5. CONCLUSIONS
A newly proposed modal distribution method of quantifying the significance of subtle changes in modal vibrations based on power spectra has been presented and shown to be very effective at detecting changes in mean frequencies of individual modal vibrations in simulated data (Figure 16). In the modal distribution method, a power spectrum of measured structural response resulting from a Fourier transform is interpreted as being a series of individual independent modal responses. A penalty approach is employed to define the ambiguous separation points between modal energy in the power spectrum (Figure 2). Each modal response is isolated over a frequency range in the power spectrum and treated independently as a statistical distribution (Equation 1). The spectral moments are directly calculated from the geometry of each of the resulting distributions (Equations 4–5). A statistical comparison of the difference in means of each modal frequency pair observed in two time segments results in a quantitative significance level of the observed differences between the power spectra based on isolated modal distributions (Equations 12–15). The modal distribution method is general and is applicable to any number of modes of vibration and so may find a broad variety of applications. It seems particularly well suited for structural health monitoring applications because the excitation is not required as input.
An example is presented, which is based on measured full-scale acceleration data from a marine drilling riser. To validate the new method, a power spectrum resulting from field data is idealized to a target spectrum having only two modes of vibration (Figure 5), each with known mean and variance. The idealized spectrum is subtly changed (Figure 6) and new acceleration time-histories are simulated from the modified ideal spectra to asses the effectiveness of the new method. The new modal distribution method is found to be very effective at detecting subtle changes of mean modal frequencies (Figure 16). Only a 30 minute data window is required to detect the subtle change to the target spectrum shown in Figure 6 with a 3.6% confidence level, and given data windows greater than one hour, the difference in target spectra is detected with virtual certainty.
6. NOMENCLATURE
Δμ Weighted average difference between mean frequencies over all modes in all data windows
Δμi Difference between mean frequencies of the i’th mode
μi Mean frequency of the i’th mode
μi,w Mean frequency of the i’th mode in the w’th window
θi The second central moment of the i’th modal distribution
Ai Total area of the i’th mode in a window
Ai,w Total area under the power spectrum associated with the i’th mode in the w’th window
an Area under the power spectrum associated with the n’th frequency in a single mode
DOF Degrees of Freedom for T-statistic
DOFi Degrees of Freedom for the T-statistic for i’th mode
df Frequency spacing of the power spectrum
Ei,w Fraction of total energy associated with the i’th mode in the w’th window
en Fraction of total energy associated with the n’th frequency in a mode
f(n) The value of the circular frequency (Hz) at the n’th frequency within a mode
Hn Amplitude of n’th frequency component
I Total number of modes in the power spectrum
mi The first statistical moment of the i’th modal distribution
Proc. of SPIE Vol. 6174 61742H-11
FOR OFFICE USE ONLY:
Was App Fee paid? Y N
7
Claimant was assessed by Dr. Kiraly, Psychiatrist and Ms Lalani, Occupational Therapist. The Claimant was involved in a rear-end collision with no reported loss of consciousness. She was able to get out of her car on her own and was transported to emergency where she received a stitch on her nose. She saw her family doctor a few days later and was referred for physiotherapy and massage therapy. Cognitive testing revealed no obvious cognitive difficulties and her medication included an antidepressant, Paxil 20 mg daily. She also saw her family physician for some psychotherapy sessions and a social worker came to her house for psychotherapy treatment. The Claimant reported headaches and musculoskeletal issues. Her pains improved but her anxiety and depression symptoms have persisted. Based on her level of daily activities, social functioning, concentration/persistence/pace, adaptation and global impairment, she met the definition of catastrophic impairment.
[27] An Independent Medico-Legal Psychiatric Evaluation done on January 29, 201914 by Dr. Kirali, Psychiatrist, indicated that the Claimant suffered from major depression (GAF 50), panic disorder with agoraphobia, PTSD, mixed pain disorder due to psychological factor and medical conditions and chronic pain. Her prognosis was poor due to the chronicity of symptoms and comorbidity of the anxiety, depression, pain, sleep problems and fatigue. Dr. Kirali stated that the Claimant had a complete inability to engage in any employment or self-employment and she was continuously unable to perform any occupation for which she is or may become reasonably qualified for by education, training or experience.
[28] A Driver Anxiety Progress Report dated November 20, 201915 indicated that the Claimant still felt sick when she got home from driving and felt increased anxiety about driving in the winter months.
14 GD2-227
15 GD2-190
-=-=-
§ INSTRUCTIONS TO FOLLOW
Transcribe the material above in full.

§ RESPONSE TO THE TASK
5. CONCLUSIONS
A newly proposed modal distribution method of quantifying the significance of subtle changes in modal vibrations based on power spectra has been presented and shown to be very effective at detecting changes in mean frequencies of individual modal vibrations in simulated data (Figure 16). In the modal distribution method, a power spectrum of measured structural response resulting from a Fourier transform is interpreted as being a series of individual independent modal responses. A penalty approach is employed to define the ambiguous separation points between modal energy in the power spectrum (Figure 2). Each modal response is isolated over a frequency range in the power spectrum and treated independently as a statistical distribution (Equation 1). The spectral moments are directly calculated from the geometry of each of the resulting distributions (Equations 4–5). A statistical comparison of the difference in means of each modal frequency pair observed in two time segments results in a quantitative significance level of the observed differences between the power spectra based on isolated modal distributions (Equations 12–15). The modal distribution method is general and is applicable to any number of modes of vibration and so may find a broad variety of applications. It seems particularly well suited for structural health monitoring applications because the excitation is not required as input.
An example is presented, which is based on measured full-scale acceleration data from a marine drilling riser. To validate the new method, a power spectrum resulting from field data is idealized to a target spectrum having only two modes of vibration (Figure 5), each with known mean and variance. The idealized spectrum is subtly changed (Figure 6) and new acceleration time-histories are simulated from the modified ideal spectra to asses the effectiveness of the new method. The new modal distribution method is found to be very effective at detecting subtle changes of mean modal frequencies (Figure 16). Only a 30 minute data window is required to detect the subtle change to the target spectrum shown in Figure 6 with a 3.6% confidence level, and given data windows greater than one hour, the difference in target spectra is detected with virtual certainty.
6. NOMENCLATURE
Δμ Weighted average difference between mean frequencies over all modes in all data windows
Δμi Difference between mean frequencies of the i’th mode
μi Mean frequency of the i’th mode
μi,w Mean frequency of the i’th mode in the w’th window
θi The second central moment of the i’th modal distribution
Ai Total area of the i’th mode in a window
Ai,w Total area under the power spectrum associated with the i’th mode in the w’th window
an Area under the power spectrum associated with the n’th frequency in a single mode
DOF Degrees of Freedom for T-statistic
DOFi Degrees of Freedom for the T-statistic for i’th mode
df Frequency spacing of the power spectrum
Ei,w Fraction of total energy associated with the i’th mode in the w’th window
en Fraction of total energy associated with the n’th frequency in a mode
f(n) The value of the circular frequency (Hz) at the n’th frequency within a mode
Hn Amplitude of n’th frequency component
I Total number of modes in the power spectrum
mi The first statistical moment of the i’th modal distribution
Proc. of SPIE Vol. 6174 61742H-11
FOR OFFICE USE ONLY:
Was App Fee paid? Y N
7
Claimant was assessed by Dr. Kiraly, Psychiatrist and Ms Lalani, Occupational Therapist. The Claimant was involved in a rear-end collision with no reported loss of consciousness. She was able to get out of her car on her own and was transported to emergency where she received a stitch on her nose. She saw her family doctor a few days later and was referred for physiotherapy and massage therapy. Cognitive testing revealed no obvious cognitive difficulties and her medication included an antidepressant, Paxil 20 mg daily. She also saw her family physician for some psychotherapy sessions and a social worker came to her house for psychotherapy treatment. The Claimant reported headaches and musculoskeletal issues. Her pains improved but her anxiety and depression symptoms have persisted. Based on her level of daily activities, social functioning, concentration/persistence/pace, adaptation and global impairment, she met the definition of catastrophic impairment.
[27] An Independent Medico-Legal Psychiatric Evaluation done on January 29, 201914 by Dr. Kirali, Psychiatrist, indicated that the Claimant suffered from major depression (GAF 50), panic disorder with agoraphobia, PTSD, mixed pain disorder due to psychological factor and medical conditions and chronic pain. Her prognosis was poor due to the chronicity of symptoms and comorbidity of the anxiety, depression, pain, sleep problems and fatigue. Dr. Kirali stated that the Claimant had a complete inability to engage in any employment or self-employment and she was continuously unable to perform any occupation for which she is or may become reasonably qualified for by education, training or experience.
[28] A Driver Anxiety Progress Report dated November 20, 201915 indicated that the Claimant still felt sick when she got home from driving and felt increased anxiety about driving in the winter months.
14 GD2-227
15 GD2-190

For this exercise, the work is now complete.